Mas Na visita que estávamos fazendo ao seminário onde se hospedava Dom Carlos, ele nos recebeu com toda aquela cerimônia que o Montoro mantinha com a cúpula religiosa de todo o País. O Montoro cerimoniosamente falou com o Cardeal que estava em campanha e ali estavam três candidatos, ele era candidato ao Senado, o Ulysses Guimarães à reeleição para Deputado Federal e o acompanhante que era eu, o Vereador Horácio Ortiz, era candidato a Deputado Estadual pelo PMDB. Portanto chapa completa. Depois de bastante conversa, recordando velhas passagens, o Cardeal mandou vir um chazinho e com novas bolachas, aliás muito gostosas, ali pelas três da tarde. Imagine o efeito saboroso daquelas bolachas e o chazinho. Então o Montoro explicando a nossa luta campanhando o Vale do Paraíba na hora da saída, pediu ao Cardeal se poderia arranjar alguns votos. E ele disse:
- Pois não.
E imediatamente chamou o padre superior do Seminário, que tinha duzentos ou trezentos alunos, e disse:
- Vocês trouxeram alguns documentos?
O Montoro me deu uma cutucada e eu passei a mão na maleta que estava me acompanhando preventivamente e toquei lá uns três pacotes de cédula que constava nosso nome, Ortiz, Ulysses e Montoro, a trinca que constava pelo PMDB. Entregamos aquilo com todo carinho ao Cardeal, ele deu ao Superior do Colégio e disse:
- Olha esses votos são preciosos heim. Faça força com o pessoal para apoiar nosso Partido, o PMDB.

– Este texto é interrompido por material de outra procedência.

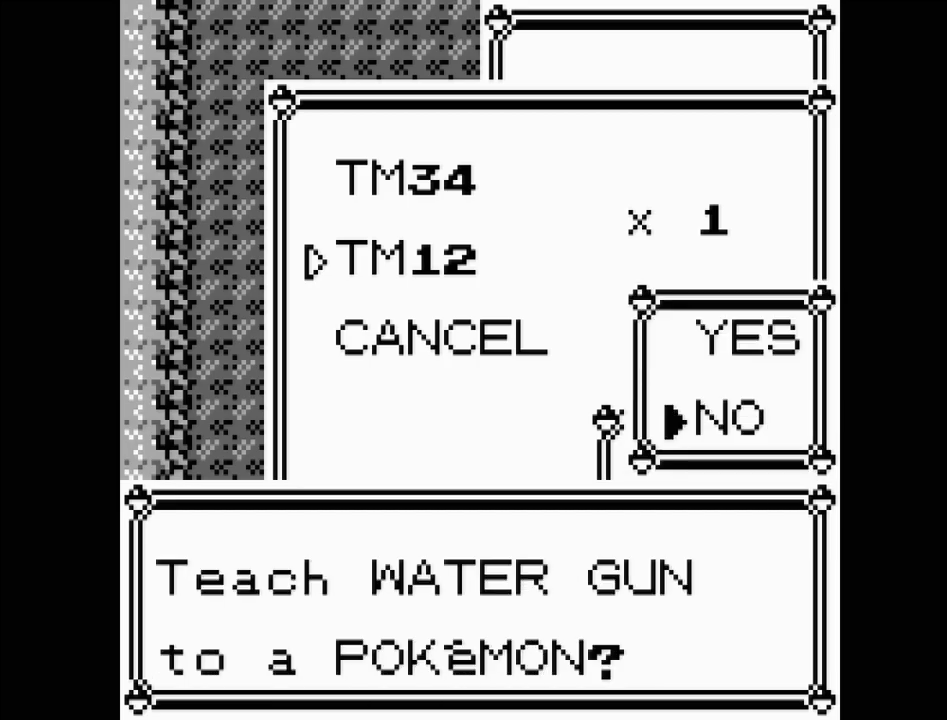
{"buttons": [], "events": [[17, "A", "up"]]}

Eu fiquei todo satisfeito, e depois mais umas conversas, saímos pela cidade, fizemos mais algumas visitas e voltamos para São Paulo.
Na volta pelo Vale do Paraíba, no meio do caminho mais um cafezinho, isso ali pelas cinco horas da tarde, meu estômago já estava cantando. Mas o pior é que dos nossos ilustres acompanhantes ninguém teve a intenção de botar a mão no bolso para comer alguma coisa mais pesada, um jantar num daqueles restaurantes. Afinal viemos, o nosso Opala firme, no bom estado em que estava, roncando pelo Vale do Paraíba, voltamos e chegamos em São Paulo. Novamente entregamos o Montoro, mais um cafezinho com a sua esposa, fomos deixar o Ulysses em casa e mais um cafezinho com a esposa dele.
Fomos para casa todo feliz porque imaginava que ia faturar horrores naquele Vale do Paraíba, no mínimo uns mil e tantos votos, dada aquela viagem importante com as maiores lideranças do PMDB de São Paulo. Passaram-se os dias, veio a eleição, e nós três fomos muito bem eleitos. O Montoro Senador, o Ulysses Deputado Federal e eu Deputado Estadual. Depois de uns dois meses eu recebi o resultado do Tribunal Eleitoral, as estatísticas dos votos alcançados em todas as urnas do Estado e da Capital. E embora já bem eleito, eu tive curiosidade com o Ulysses de verificar os votinhos da gente. E aí fui abrindo a lista do Tribunal Eleitoral por ordem alfabética, Areias etc e vi Aparecida. Eu disse:
- Vamos ver aqui Aparecida quantos votos.
Dei uma olhada na lista e levei um susto, não tinha nada, zero votos. Eu fiquei pensando comigo: mas será possível? Puxa vida! E cheguei a uma conclusão, pensando com meus botões: Em política a gente não pode acreditar na palavra nem do Cardeal. A triste realidade foi essa.